Print the data below verbatim, keeping every line and character unchanged.
********************
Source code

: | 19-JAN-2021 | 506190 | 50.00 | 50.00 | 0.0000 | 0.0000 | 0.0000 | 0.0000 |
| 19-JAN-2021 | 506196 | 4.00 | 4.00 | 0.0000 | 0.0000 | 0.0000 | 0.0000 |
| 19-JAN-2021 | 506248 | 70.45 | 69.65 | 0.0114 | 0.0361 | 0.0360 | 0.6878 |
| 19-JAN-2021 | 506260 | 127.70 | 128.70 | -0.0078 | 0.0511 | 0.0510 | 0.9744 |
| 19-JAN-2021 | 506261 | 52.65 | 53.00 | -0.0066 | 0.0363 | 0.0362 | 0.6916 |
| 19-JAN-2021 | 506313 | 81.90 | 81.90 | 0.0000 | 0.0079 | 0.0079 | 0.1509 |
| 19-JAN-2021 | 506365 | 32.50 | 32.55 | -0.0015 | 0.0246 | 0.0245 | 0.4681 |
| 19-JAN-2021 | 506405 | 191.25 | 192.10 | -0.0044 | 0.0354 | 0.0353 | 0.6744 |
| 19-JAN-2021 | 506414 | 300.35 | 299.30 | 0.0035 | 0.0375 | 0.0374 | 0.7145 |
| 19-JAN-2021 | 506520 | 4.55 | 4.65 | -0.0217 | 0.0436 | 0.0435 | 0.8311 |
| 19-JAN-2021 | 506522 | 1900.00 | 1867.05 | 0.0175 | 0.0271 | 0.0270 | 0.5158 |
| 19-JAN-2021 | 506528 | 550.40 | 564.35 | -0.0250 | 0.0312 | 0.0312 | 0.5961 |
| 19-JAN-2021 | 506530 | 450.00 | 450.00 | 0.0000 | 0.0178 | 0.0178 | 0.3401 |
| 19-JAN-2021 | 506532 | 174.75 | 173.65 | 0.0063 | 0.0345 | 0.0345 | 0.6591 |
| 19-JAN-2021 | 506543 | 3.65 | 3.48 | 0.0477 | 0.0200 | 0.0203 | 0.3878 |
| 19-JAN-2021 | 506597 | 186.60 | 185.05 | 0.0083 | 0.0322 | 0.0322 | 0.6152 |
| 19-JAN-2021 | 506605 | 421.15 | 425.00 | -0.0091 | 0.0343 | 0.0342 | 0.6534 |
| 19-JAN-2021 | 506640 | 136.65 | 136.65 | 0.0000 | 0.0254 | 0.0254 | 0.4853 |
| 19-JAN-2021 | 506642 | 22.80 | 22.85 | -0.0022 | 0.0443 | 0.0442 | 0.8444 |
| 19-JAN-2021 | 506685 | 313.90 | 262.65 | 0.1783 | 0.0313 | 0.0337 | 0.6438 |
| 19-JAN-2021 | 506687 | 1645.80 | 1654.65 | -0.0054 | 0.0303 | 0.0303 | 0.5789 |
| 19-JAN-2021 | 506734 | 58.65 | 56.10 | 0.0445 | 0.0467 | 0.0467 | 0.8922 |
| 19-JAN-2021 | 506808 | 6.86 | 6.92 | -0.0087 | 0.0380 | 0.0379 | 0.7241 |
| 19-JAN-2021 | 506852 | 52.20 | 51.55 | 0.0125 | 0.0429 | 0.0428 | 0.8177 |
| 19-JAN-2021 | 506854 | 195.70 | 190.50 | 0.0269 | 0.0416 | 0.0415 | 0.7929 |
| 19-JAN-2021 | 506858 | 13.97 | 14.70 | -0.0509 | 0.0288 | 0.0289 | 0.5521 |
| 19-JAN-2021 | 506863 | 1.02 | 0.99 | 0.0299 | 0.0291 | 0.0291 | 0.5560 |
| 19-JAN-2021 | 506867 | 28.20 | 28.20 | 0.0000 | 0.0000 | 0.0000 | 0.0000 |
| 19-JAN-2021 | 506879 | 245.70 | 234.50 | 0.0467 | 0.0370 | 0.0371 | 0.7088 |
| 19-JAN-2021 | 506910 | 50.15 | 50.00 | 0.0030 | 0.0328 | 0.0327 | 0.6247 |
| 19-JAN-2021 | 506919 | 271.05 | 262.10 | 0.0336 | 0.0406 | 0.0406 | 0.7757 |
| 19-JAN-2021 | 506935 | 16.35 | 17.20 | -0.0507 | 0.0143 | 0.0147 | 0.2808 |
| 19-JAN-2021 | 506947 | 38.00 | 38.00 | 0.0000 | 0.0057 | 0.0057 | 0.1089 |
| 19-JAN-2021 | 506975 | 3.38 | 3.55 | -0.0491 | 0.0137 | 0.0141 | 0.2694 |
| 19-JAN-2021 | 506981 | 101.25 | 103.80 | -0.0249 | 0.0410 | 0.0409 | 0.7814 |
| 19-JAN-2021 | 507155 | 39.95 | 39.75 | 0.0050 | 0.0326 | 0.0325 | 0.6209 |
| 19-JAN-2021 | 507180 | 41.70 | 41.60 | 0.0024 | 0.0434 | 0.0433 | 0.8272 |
********************
Your solution
Source code

: | 19-JAN-2021 | 506190 | 50.00 | 50.00 | 0.0000 | 0.0000 | 0.0000 | 0.0000 |
| 19-JAN-2021 | 506196 | 4.00 | 4.00 | 0.0000 | 0.0000 | 0.0000 | 0.0000 |
| 19-JAN-2021 | 506248 | 70.45 | 69.65 | 0.0114 | 0.0361 | 0.0360 | 0.6878 |
| 19-JAN-2021 | 506260 | 127.70 | 128.70 | -0.0078 | 0.0511 | 0.0510 | 0.9744 |
| 19-JAN-2021 | 506261 | 52.65 | 53.00 | -0.0066 | 0.0363 | 0.0362 | 0.6916 |
| 19-JAN-2021 | 506313 | 81.90 | 81.90 | 0.0000 | 0.0079 | 0.0079 | 0.1509 |
| 19-JAN-2021 | 506365 | 32.50 | 32.55 | -0.0015 | 0.0246 | 0.0245 | 0.4681 |
| 19-JAN-2021 | 506405 | 191.25 | 192.10 | -0.0044 | 0.0354 | 0.0353 | 0.6744 |
| 19-JAN-2021 | 506414 | 300.35 | 299.30 | 0.0035 | 0.0375 | 0.0374 | 0.7145 |
| 19-JAN-2021 | 506520 | 4.55 | 4.65 | -0.0217 | 0.0436 | 0.0435 | 0.8311 |
| 19-JAN-2021 | 506522 | 1900.00 | 1867.05 | 0.0175 | 0.0271 | 0.0270 | 0.5158 |
| 19-JAN-2021 | 506528 | 550.40 | 564.35 | -0.0250 | 0.0312 | 0.0312 | 0.5961 |
| 19-JAN-2021 | 506530 | 450.00 | 450.00 | 0.0000 | 0.0178 | 0.0178 | 0.3401 |
| 19-JAN-2021 | 506532 | 174.75 | 173.65 | 0.0063 | 0.0345 | 0.0345 | 0.6591 |
| 19-JAN-2021 | 506543 | 3.65 | 3.48 | 0.0477 | 0.0200 | 0.0203 | 0.3878 |
| 19-JAN-2021 | 506597 | 186.60 | 185.05 | 0.0083 | 0.0322 | 0.0322 | 0.6152 |
| 19-JAN-2021 | 506605 | 421.15 | 425.00 | -0.0091 | 0.0343 | 0.0342 | 0.6534 |
| 19-JAN-2021 | 506640 | 136.65 | 136.65 | 0.0000 | 0.0254 | 0.0254 | 0.4853 |
| 19-JAN-2021 | 506642 | 22.80 | 22.85 | -0.0022 | 0.0443 | 0.0442 | 0.8444 |
| 19-JAN-2021 | 506685 | 313.90 | 262.65 | 0.1783 | 0.0313 | 0.0337 | 0.6438 |
| 19-JAN-2021 | 506687 | 1645.80 | 1654.65 | -0.0054 | 0.0303 | 0.0303 | 0.5789 |
| 19-JAN-2021 | 506734 | 58.65 | 56.10 | 0.0445 | 0.0467 | 0.0467 | 0.8922 |
| 19-JAN-2021 | 506808 | 6.86 | 6.92 | -0.0087 | 0.0380 | 0.0379 | 0.7241 |
| 19-JAN-2021 | 506852 | 52.20 | 51.55 | 0.0125 | 0.0429 | 0.0428 | 0.8177 |
| 19-JAN-2021 | 506854 | 195.70 | 190.50 | 0.0269 | 0.0416 | 0.0415 | 0.7929 |
| 19-JAN-2021 | 506858 | 13.97 | 14.70 | -0.0509 | 0.0288 | 0.0289 | 0.5521 |
| 19-JAN-2021 | 506863 | 1.02 | 0.99 | 0.0299 | 0.0291 | 0.0291 | 0.5560 |
| 19-JAN-2021 | 506867 | 28.20 | 28.20 | 0.0000 | 0.0000 | 0.0000 | 0.0000 |
| 19-JAN-2021 | 506879 | 245.70 | 234.50 | 0.0467 | 0.0370 | 0.0371 | 0.7088 |
| 19-JAN-2021 | 506910 | 50.15 | 50.00 | 0.0030 | 0.0328 | 0.0327 | 0.6247 |
| 19-JAN-2021 | 506919 | 271.05 | 262.10 | 0.0336 | 0.0406 | 0.0406 | 0.7757 |
| 19-JAN-2021 | 506935 | 16.35 | 17.20 | -0.0507 | 0.0143 | 0.0147 | 0.2808 |
| 19-JAN-2021 | 506947 | 38.00 | 38.00 | 0.0000 | 0.0057 | 0.0057 | 0.1089 |
| 19-JAN-2021 | 506975 | 3.38 | 3.55 | -0.0491 | 0.0137 | 0.0141 | 0.2694 |
| 19-JAN-2021 | 506981 | 101.25 | 103.80 | -0.0249 | 0.0410 | 0.0409 | 0.7814 |
| 19-JAN-2021 | 507155 | 39.95 | 39.75 | 0.0050 | 0.0326 | 0.0325 | 0.6209 |
| 19-JAN-2021 | 507180 | 41.70 | 41.60 | 0.0024 | 0.0434 | 0.0433 | 0.8272 |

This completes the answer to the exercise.